[Saved data entries]

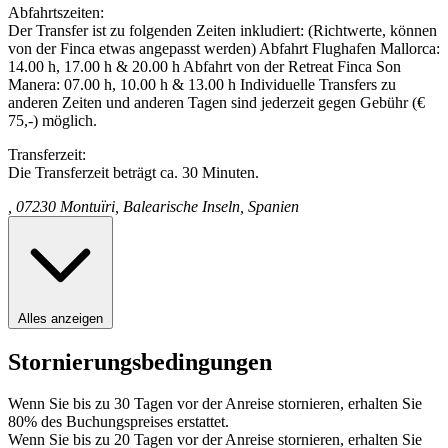
Abfahrtszeiten:
Der Transfer ist zu folgenden Zeiten inkludiert: (Richtwerte, können
von der Finca etwas angepasst werden) Abfahrt Flughafen Mallorca:
14.00 h, 17.00 h & 20.00 h Abfahrt von der Retreat Finca Son
Manera: 07.00 h, 10.00 h & 13.00 h Individuelle Transfers zu
anderen Zeiten und anderen Tagen sind jederzeit gegen Gebühr (€
75,-) möglich.
Transferzeit:
Die Transferzeit beträgt ca. 30 Minuten.
, 07230 Montuïri, Balearische Inseln, Spanien
Alles anzeigen
Stornierungsbedingungen
Wenn Sie bis zu 30 Tagen vor der Anreise stornieren, erhalten Sie
80% des Buchungspreises erstattet.
Wenn Sie bis zu 20 Tagen vor der Anreise stornieren, erhalten Sie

Assignment → Reproduce the text of every entry above word for word, leaving out the pictures.

Answer space →
Abfahrtszeiten:
Der Transfer ist zu folgenden Zeiten inkludiert: (Richtwerte, können
von der Finca etwas angepasst werden) Abfahrt Flughafen Mallorca:
14.00 h, 17.00 h & 20.00 h Abfahrt von der Retreat Finca Son
Manera: 07.00 h, 10.00 h & 13.00 h Individuelle Transfers zu
anderen Zeiten und anderen Tagen sind jederzeit gegen Gebühr (€
75,-) möglich.
Transferzeit:
Die Transferzeit beträgt ca. 30 Minuten.
, 07230 Montuïri, Balearische Inseln, Spanien
Alles anzeigen
Stornierungsbedingungen
Wenn Sie bis zu 30 Tagen vor der Anreise stornieren, erhalten Sie
80% des Buchungspreises erstattet.
Wenn Sie bis zu 20 Tagen vor der Anreise stornieren, erhalten Sie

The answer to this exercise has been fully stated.